= Beginning of Section =
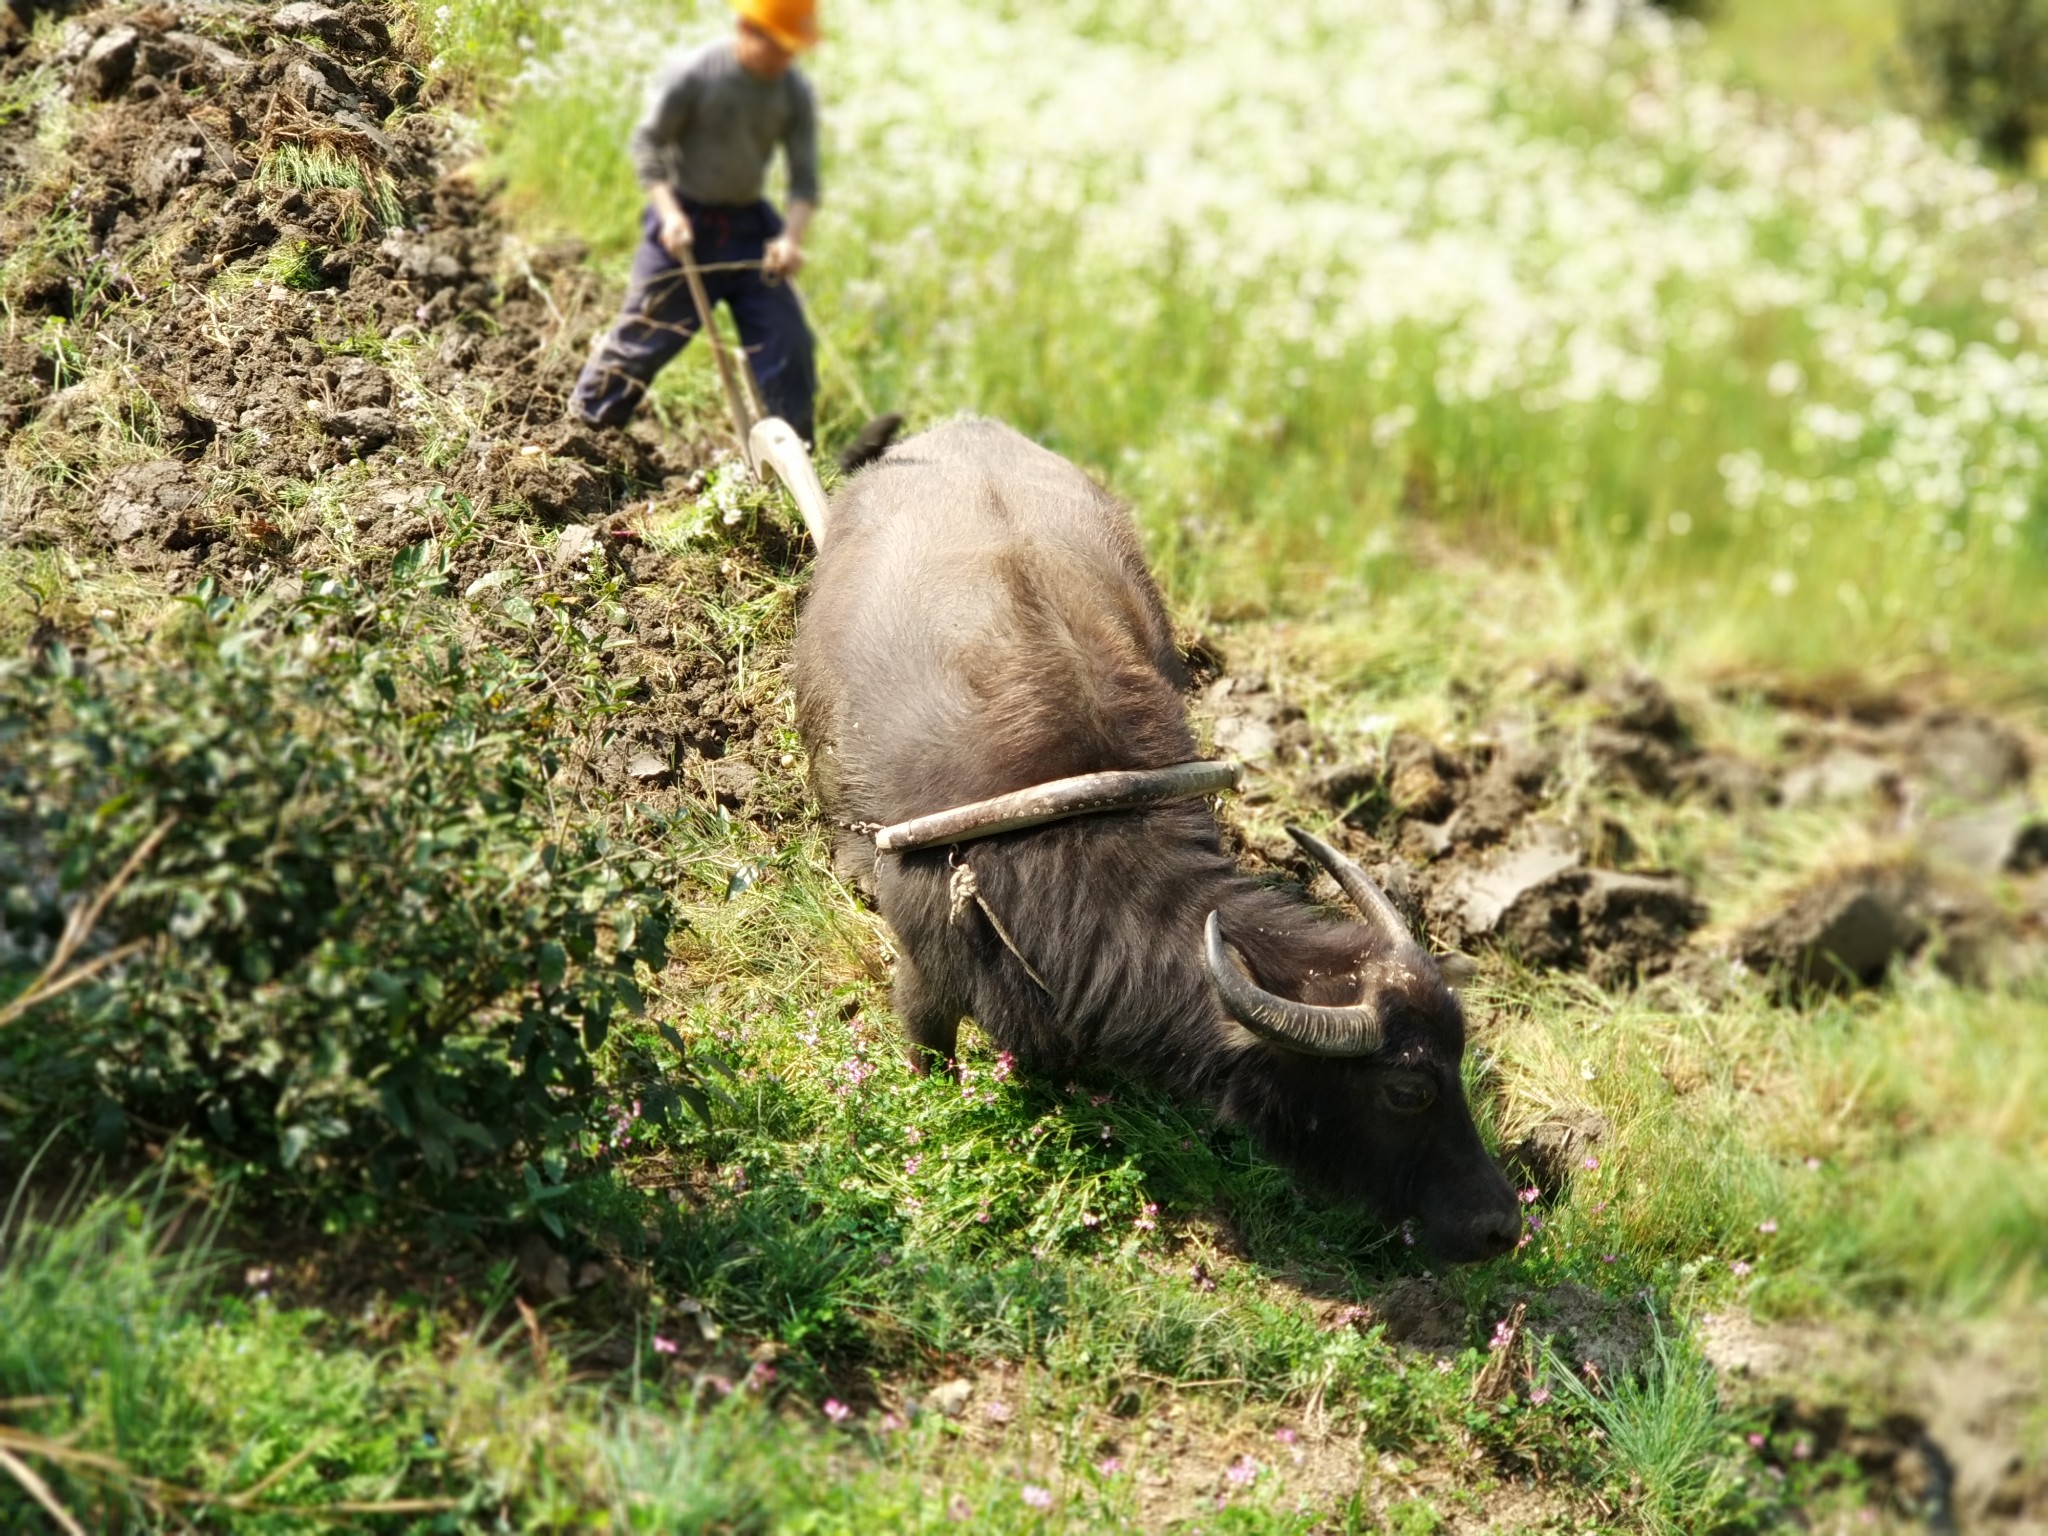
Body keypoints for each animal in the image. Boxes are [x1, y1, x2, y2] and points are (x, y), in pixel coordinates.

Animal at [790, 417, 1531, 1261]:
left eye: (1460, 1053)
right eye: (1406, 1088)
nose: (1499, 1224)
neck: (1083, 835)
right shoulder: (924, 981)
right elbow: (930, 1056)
= End of Section =
= Beginning of Section =
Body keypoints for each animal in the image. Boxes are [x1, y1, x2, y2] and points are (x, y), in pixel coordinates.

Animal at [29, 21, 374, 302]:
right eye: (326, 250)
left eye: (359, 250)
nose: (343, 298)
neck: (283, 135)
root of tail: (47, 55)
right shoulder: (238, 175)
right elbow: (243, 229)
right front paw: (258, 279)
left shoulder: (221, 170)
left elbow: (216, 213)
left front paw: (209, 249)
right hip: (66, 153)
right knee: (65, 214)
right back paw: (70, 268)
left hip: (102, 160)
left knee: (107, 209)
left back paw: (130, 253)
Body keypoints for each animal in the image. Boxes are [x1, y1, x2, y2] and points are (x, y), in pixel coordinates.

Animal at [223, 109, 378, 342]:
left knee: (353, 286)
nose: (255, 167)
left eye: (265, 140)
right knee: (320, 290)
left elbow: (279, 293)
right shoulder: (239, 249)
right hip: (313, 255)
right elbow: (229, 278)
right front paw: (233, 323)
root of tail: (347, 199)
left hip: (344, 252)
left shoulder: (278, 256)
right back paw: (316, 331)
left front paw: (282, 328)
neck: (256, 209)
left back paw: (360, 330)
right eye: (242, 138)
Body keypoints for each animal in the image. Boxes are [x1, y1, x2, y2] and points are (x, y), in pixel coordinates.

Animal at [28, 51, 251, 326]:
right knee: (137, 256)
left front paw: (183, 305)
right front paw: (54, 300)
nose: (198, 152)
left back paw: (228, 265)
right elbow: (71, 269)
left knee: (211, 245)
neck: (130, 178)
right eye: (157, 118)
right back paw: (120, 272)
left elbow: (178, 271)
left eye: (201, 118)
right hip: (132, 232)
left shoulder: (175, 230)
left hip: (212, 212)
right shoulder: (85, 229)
= End of Section =
= Beginning of Section =
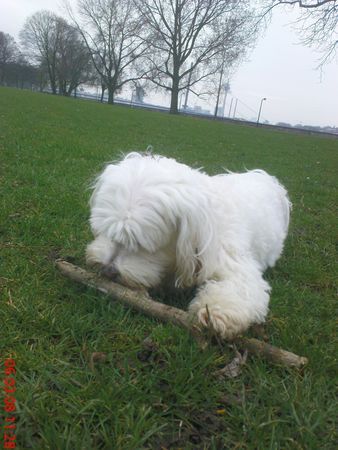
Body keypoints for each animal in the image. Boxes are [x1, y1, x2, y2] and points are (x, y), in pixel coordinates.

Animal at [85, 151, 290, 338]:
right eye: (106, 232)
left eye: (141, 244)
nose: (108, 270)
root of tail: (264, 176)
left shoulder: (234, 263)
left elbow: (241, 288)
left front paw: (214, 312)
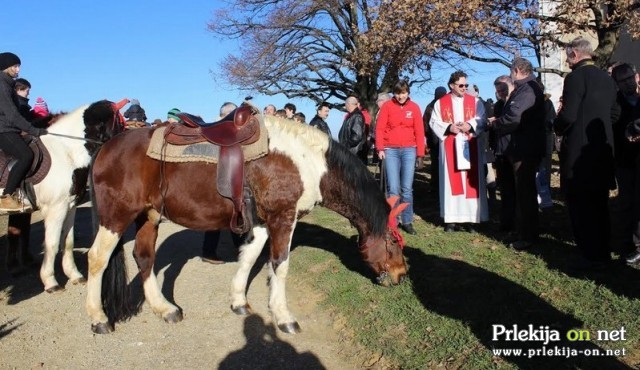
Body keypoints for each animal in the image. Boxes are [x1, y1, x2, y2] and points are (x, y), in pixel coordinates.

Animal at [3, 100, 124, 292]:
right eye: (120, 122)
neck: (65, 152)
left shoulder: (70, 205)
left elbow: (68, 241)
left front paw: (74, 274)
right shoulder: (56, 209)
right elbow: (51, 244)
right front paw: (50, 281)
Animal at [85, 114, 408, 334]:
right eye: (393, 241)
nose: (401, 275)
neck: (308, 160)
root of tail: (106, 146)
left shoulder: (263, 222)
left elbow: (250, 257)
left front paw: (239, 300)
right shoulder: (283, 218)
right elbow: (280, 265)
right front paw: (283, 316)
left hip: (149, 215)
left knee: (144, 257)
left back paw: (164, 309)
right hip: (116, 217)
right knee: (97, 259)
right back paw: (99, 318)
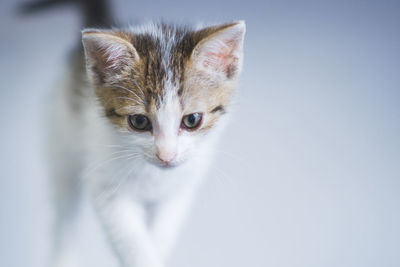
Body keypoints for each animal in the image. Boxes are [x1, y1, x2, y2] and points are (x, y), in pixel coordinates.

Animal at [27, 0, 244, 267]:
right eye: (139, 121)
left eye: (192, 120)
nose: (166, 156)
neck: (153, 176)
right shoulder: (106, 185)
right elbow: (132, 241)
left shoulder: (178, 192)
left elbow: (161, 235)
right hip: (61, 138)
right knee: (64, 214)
= End of Section =
#### What is required
Go through the listing and copy each line that includes the string "knee".

#### Task answer
right knee: (65, 214)
left knee: (107, 209)
left knee: (353, 286)
right knee: (320, 290)
right knee: (137, 256)
left knee: (211, 245)
left knee: (144, 257)
right knee: (97, 259)
right knee: (64, 214)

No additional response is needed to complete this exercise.